In February this year, the Korea Exchange, South Korea’s market operator and stock index developer, birthed the KRX 300 benchmark index that represents the tiered stock market in Korea.
The KRX unveiled the mid-cap index called KRX Mid 200 in June, comprising constituents from the top-tier Kospi and second-tier Kosdaq, and released plans for another index for small caps in the near future. The moves aimed to balance institutional influx into tiered stock markets in Korea and enable investors’ size rotation.
But after the KRX Mid 200 underperformed against large cap indexes including the KRX 300 and Kospi 200 so far, the KRX appears to be at a crossroads in carrying out the follow-up launch of the index of smaller companies.
However, Jodie Gunzberg, managing director and head of US equities at US index manager S&P Dow Jones Indices, stresses that the small-cap index as a whole could reduce the risk because it pursues diversification by itself.
What matters in evaluating the performance of a small-cap index is rather the methodology that ensures the index’s buffer from risk than yields of the index, Gunzberg said.
Instead of flatly opining about Korean indexes, Gunzberg brought up the benchmark S&P SmallCap 600 as an example in an interview with The Korea Herald.
From January this year until Thursday, the S&P SmallCap 600 has beaten S&P DJI’s other benchmarks, including the broad-based S&P 500 and S&P MidCap 400 in terms of returns.
While the S&P 600 yielded 13.1 percent return from January, the S&P 500 and S&P 400 yielded 4.9 percent and 5.7 percent, respectively.
These yields came in contrast to the Korean stock market. The KRX Mid 200 dipped 4.1 percent since its June launch through Friday closing, while the KRX 300 and Kospi 200 -- Korea‘s leading benchmark index -- slipped 2.5 percent and 2.2 percent over the cited period, respectively. Since Feb. 5, when the KRX 300 was launched, the KRX Mid 200 has sunk 16 percent, while the KRX 300 and Kospi 200 were 9 percent and 9.2 percent lower, respectively.

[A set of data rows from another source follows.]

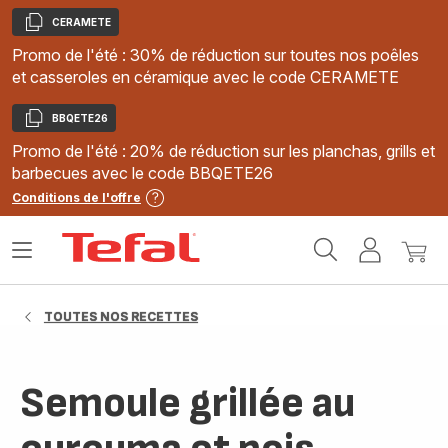
CERAMETE
Copier
Promo de l'été : 30% de réduction sur toutes nos poêles
et casseroles en céramique avec le code CERAMETE
BBQETE26
Copier
Promo de l'été : 20% de réduction sur les planchas, grills et
barbecues avec le code BBQETE26
Conditions de l'offre
Accueil
Ouvrir
Mon
Mon
Tefal
le
compte
panie
menu
TOUTES NOS RECETTES
Semoule grillée au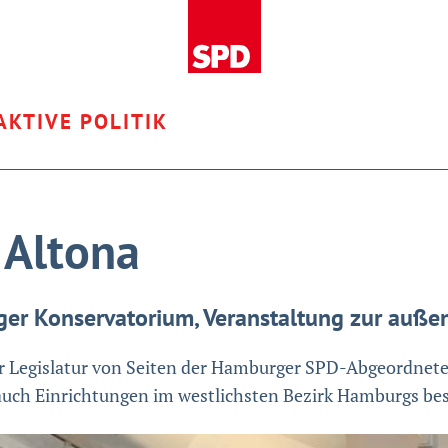
AKTIVE POLITIK
 Altona
r Konservatorium, Veranstaltung zur außen
ser Legislatur von Seiten der Hamburger SPD-Abgeordnet
ch Einrichtungen im westlichsten Bezirk Hamburgs bes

“(Small-cap indexes) can actually reduce risk because the contribution to returns don’t rely so heavily on one stock or because the sectors are a little more well-diversified,” she said.
“There’s more diversification across sectors in small caps and less concentration by the top 10 holdings in small caps.”
To achieve “small-cap premium” through the index, however, a toughened screening criteria for index constituents is needed to make index-tracking instruments more investable.
“There’s a small cap premium that investors get paid for taking the risk to invest in small caps rather than large caps,” she said. “In order to capture that premium, you need quality.”
Currently, constituents of both the KRX 300 and KRX Mid 200 are decided under the same set of criteria -- market cap, liquidity measured through trade volume and current ratio and zero impaired loans. The KRX regularly changes constituents twice a year.
Gunzberg said one more screening criterion could make a difference: earnings screening.
In the case of the S&P SmallCap 600, to be eligible a firm has to record profit in the most current quarter and the sum of the last four quarters. The evaluation of earnings, alongside liquidities, is critical for “passive quantitative rules-based methodology,” according to Gunzberg.
“Without those earnings, you don’t get those returns,” she said. “What we’re trying to educate about is that rather than paying active management (fees) for small cap, small cap can be passive and very competitive with a very simple index construction.”
Other upsides, particularly for the S&P SmallCap 600, are macroeconomic factors such as rising interest rates, inflation and growing gross domestic product in the US, Gunzberg added.